GIVEN TEXT =
┌────────

    Why can’t the science of ID just leave it at intelligence and remain agnostic regarding other characteristics that the hypothesized intelligence might possess? Then it would still be offering an alternate explanation to naturalism while avoiding the dangers of doing theology.

  4. He merely underscores the non-empirial nature of ID by using conjecture (in the same fashion that the ID propnents do) to make a claim about the “lack of intelligence” inherent to structures the ID schoool routinely uses to claim was “irreducibly complex”, hence the result of ID, while both of are actually of equal baselessness and unproveable in nature.

    tV, you may have caught a subtlety in Dennett’s essay that I missed, but even after re-reading it, I still take him to be serious in making the lousy-camcorder argument against an intelligent eye designer.

    At any rate, I’m not sure the gulf is so great between the “empirical” arguments of those proposing naturalistic explanations and the “conjecture” of ID proponents. Everything we’re talking about happened eons ago, so there’s no way we can “test” hypotheses about the origin of parts of life in the manner that we can test Einsteinian physics: at least with the latter we can collide atoms and put clocks on fighter jets, but we can’t sit back and observe chance mutations over millions of years.
└────────
Transcribed page contents:
┌────────
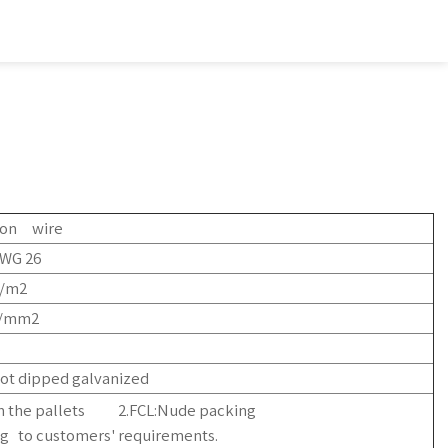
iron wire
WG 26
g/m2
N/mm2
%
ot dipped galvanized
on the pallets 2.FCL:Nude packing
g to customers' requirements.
└────────
┌────────
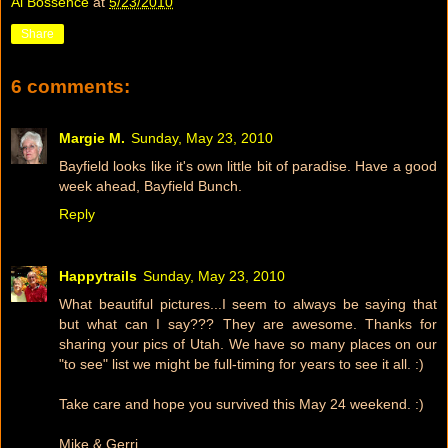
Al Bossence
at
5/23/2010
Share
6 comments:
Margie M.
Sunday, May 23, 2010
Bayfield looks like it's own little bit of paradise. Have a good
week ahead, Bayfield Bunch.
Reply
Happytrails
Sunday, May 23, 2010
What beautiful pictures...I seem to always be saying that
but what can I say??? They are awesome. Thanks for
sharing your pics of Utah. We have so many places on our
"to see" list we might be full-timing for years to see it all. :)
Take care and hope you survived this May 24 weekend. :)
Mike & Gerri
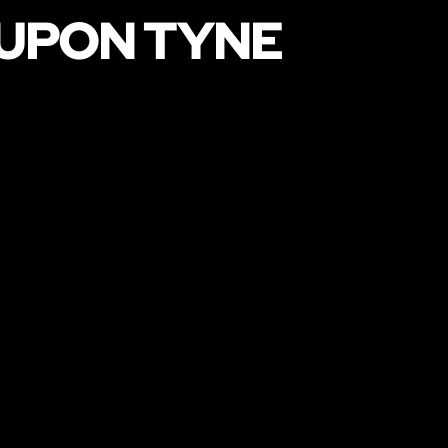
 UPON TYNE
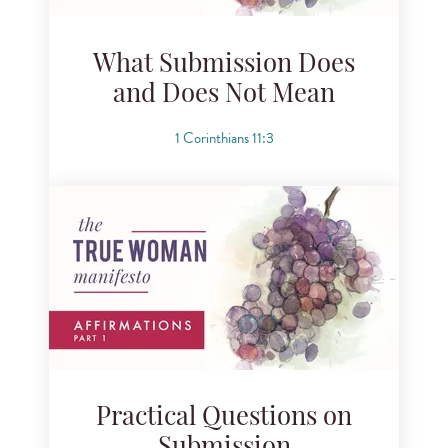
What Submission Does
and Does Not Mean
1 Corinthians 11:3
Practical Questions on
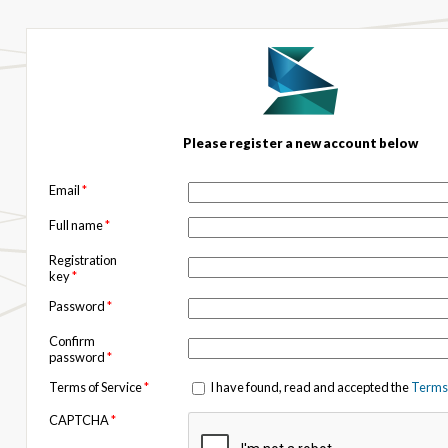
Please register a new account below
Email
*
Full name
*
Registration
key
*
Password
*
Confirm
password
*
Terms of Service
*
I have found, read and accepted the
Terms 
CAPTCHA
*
└────────
EXERCISE TASKS =
**a)** In the discussion of intelligent design, what two things does the writer say can be done to test Einsteinian physics?
**b)** Repeat the passage from the discussion of intelligent design that begins at the words "4. He merely" and stops after "intelligent eye designer.".

SOLVED PROBLEMS =
**a)** Colliding atoms and putting clocks on fighter jets.

**b)**
4. He merely underscores the non-empirial nature of ID by using conjecture (in the same fashion that the ID propnents do) to make a claim about the “lack of intelligence” inherent to structures the ID schoool routinely uses to claim was “irreducibly complex”, hence the result of ID, while both of are actually of equal baselessness and unproveable in nature.

    tV, you may have caught a subtlety in Dennett’s essay that I missed, but even after re-reading it, I still take him to be serious in making the lousy-camcorder argument against an intelligent eye designer.